Start of Source extract
Microsoft Office TownSquare

News about TownSquare is making its way across the Internet. I’m not surprised that Chris Pratley has a hand in this venture either. He was the original creative force behind OneNote, a tool that quickly found its way into my “appbox” as a mainstream application/tool.

As Chris recalls, apparently this caught the attention of Jeff Raikes, which led to the following:

Jeff had a two-part mission for me that was simple to say and hard to do. Basically he said, “help the division try more ideas”, and “explain to the world and the company what our long term vision is for productivity”.

Since moving over to be the GM of Office Labs, Chris & Co. have been busy working on what some have called “SharePoint + Facebook.” Since I’m not a Microsoft employee, I haven’t been able to test drive TownSquare first hand. Perhaps, after tomorrow at the Enterprise 2.0 Conference in Boston, this will soon change. :-)

Update 6/11/2008: Digging around a bit more, I see that Chris is presenting “Accelerating Innovation within the Enterprise: The Value of Rapid Prototyping and User Insights” today with Nelle Steele, User Experience – Ethnographer, Microsoft Office Labs. This article on Nelle’s SMB work only increases my interested in TownSquare.
End of Source extract
Start of Information given
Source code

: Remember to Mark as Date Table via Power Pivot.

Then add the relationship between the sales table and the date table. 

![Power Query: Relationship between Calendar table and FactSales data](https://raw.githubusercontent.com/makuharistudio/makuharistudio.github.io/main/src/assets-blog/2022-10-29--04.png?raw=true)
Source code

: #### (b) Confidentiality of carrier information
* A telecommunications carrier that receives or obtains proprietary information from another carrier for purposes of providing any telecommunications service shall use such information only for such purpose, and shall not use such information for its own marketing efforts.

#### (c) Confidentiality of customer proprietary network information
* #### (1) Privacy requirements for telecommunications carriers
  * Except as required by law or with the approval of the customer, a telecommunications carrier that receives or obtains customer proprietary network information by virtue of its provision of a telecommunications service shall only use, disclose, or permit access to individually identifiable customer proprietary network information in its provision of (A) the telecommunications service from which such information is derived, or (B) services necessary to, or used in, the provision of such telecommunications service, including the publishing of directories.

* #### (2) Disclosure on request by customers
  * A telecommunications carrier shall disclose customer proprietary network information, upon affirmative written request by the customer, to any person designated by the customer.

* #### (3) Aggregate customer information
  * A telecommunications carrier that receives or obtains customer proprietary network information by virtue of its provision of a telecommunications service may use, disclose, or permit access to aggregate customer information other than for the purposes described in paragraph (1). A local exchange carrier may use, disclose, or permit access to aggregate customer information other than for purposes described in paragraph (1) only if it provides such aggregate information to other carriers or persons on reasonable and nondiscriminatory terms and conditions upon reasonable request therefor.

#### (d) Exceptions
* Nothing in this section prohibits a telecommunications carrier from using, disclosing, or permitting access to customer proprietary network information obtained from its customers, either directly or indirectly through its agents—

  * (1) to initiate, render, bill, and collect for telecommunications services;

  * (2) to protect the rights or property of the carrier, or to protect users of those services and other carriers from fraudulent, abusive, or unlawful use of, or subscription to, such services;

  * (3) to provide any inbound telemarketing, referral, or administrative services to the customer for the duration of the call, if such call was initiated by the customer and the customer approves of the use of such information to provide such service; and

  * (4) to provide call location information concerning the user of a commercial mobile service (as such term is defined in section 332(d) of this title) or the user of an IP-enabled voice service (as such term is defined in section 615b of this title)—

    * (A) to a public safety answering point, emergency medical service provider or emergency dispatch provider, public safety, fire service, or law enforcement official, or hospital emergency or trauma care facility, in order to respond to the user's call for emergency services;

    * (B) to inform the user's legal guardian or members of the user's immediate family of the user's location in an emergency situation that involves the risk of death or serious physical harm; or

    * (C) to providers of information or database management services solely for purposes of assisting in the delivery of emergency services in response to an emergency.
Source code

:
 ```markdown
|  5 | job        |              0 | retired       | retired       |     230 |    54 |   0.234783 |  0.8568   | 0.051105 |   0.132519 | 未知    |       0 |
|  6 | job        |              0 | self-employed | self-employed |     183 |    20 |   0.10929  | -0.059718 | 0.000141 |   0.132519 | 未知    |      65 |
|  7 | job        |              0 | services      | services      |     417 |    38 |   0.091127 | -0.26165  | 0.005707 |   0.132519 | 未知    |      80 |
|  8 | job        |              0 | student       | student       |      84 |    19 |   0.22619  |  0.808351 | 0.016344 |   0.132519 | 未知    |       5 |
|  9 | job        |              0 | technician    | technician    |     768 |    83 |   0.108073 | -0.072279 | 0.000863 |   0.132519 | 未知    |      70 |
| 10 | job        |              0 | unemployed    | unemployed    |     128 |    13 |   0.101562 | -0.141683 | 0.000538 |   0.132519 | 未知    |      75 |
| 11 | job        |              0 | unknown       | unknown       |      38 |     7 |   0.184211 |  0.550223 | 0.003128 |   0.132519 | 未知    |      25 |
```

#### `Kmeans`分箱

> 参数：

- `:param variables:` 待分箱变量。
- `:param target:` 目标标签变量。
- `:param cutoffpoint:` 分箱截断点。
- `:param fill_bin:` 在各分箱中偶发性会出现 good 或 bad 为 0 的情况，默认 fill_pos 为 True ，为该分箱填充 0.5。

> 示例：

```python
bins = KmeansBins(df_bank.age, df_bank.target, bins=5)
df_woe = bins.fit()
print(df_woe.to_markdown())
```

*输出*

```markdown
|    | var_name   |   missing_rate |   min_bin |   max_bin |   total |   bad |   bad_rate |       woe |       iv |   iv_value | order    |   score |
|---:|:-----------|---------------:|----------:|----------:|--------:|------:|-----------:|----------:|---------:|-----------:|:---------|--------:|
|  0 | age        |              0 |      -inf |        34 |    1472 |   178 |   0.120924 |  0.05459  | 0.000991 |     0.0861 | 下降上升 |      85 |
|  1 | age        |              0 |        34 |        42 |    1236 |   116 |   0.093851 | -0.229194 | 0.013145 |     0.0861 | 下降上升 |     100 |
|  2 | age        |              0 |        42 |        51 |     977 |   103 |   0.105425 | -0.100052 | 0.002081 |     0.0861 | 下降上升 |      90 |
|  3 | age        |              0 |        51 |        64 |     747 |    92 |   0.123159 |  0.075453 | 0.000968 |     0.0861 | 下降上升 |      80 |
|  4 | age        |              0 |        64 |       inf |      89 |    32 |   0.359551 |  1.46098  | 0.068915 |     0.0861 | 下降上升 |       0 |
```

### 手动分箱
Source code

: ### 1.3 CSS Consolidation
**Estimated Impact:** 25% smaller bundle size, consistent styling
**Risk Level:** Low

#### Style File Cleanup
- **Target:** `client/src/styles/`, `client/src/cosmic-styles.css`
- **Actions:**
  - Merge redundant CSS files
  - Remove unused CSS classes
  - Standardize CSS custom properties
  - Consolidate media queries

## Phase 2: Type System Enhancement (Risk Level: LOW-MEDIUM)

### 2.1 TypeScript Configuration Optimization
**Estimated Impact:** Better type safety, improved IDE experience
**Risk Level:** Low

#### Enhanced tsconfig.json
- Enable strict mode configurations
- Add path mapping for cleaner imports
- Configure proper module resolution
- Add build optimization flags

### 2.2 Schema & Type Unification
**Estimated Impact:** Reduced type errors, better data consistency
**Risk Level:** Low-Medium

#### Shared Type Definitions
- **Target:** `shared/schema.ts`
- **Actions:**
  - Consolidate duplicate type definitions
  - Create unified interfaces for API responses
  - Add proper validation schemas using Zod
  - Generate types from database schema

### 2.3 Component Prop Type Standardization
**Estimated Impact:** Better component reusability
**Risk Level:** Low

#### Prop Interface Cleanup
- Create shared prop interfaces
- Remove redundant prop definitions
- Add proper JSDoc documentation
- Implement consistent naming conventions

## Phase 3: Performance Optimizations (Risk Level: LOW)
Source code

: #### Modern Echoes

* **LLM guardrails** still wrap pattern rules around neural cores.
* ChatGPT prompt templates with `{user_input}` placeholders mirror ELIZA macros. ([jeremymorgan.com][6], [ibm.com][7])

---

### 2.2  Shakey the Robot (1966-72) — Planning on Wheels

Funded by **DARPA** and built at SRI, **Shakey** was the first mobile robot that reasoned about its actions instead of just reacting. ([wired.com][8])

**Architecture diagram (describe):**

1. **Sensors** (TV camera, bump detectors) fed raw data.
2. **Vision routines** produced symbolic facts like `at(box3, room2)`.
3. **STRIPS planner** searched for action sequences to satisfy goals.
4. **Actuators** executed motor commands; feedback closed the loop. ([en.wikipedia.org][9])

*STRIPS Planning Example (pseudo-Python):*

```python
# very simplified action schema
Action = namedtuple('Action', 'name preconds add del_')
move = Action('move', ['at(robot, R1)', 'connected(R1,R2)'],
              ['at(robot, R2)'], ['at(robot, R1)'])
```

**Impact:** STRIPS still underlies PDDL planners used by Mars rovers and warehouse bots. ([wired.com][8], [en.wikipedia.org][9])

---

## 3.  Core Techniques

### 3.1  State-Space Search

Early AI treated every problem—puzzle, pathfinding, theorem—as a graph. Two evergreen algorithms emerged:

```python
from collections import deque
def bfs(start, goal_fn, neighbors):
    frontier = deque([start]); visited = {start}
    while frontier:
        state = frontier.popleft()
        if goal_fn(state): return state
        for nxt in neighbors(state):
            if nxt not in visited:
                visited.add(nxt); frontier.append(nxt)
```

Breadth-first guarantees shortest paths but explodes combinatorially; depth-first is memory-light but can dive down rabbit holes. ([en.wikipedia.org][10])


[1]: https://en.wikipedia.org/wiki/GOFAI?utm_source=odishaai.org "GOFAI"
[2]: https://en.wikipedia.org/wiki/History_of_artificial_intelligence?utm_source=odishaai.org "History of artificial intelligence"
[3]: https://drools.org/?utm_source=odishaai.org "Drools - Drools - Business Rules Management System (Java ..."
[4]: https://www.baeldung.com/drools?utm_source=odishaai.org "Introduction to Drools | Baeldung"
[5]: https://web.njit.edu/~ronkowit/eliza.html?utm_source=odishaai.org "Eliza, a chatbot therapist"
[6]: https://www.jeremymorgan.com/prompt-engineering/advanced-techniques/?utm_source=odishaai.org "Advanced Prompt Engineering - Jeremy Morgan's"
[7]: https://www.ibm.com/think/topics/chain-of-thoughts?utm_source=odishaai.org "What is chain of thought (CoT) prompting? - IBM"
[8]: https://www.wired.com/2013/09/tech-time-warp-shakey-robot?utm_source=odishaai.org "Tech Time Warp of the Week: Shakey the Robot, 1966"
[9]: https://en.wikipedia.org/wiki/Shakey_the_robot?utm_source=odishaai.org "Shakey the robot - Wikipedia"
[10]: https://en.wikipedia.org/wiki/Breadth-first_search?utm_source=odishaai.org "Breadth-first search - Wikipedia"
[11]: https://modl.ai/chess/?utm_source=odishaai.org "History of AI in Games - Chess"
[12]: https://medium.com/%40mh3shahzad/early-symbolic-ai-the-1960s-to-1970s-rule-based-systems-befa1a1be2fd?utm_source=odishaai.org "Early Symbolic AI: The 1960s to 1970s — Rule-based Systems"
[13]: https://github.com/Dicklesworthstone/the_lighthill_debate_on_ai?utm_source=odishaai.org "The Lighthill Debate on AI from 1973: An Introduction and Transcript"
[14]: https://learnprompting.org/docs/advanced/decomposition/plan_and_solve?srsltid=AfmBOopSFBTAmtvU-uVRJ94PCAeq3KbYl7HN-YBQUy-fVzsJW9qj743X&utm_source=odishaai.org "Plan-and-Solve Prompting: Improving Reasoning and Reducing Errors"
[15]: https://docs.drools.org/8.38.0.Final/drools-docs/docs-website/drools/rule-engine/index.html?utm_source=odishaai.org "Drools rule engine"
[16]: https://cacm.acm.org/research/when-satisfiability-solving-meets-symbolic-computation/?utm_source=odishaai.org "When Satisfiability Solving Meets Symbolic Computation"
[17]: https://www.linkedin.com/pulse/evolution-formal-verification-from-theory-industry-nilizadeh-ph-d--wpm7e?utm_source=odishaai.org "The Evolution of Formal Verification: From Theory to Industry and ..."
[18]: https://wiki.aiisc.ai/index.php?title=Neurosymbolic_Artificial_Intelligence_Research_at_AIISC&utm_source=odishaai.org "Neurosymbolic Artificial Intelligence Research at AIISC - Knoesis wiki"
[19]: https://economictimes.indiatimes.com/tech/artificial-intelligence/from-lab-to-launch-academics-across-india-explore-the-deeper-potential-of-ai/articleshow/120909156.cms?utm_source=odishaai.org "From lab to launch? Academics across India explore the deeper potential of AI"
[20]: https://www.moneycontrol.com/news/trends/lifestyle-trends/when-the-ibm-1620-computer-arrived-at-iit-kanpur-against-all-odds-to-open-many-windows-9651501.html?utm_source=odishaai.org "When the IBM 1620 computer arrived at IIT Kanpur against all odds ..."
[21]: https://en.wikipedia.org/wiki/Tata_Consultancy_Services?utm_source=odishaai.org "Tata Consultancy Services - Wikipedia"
End of Information given
• Task instructions:
**A)** Using the TownSquare post above, decide whether each statement agrees with it: (i) Chris Pratley was the original creative force behind OneNote; (ii) the writer has already tried TownSquare firsthand; (iii) Chris is presenting with Nelle Steele. Answer yes or no for each, and quote the words of the post that decide it.
**B)** From the TownSquare post above, reproduce the part that opens with the words containing "Jeff had a two-part" and closes with "interested in TownSquare.", keeping its wording unchanged.
**C)** Answer these questions from the TownSquare post above:
(i) Whose attention led to Chris being given a two-part mission?
(ii) In what city is the Enterprise 2.0 Conference held?
(iii) What is Nelle Steele's title?

• Answers by task:
**A)**
(i) Yes: "He was the original creative force behind OneNote"
(ii) No: "I haven’t been able to test drive TownSquare first hand."
(iii) Yes: "today with Nelle Steele"

**B)**
Jeff had a two-part mission for me that was simple to say and hard to do. Basically he said, “help the division try more ideas”, and “explain to the world and the company what our long term vision is for productivity”.

Since moving over to be the GM of Office Labs, Chris & Co. have been busy working on what some have called “SharePoint + Facebook.” Since I’m not a Microsoft employee, I haven’t been able to test drive TownSquare first hand. Perhaps, after tomorrow at the Enterprise 2.0 Conference in Boston, this will soon change. :-)

Update 6/11/2008: Digging around a bit more, I see that Chris is presenting “Accelerating Innovation within the Enterprise: The Value of Rapid Prototyping and User Insights” today with Nelle Steele, User Experience – Ethnographer, Microsoft Office Labs. This article on Nelle’s SMB work only increases my interested in TownSquare.

**C)**
(i) Jeff Raikes
(ii) Boston
(iii) User Experience – Ethnographer, Microsoft Office Labs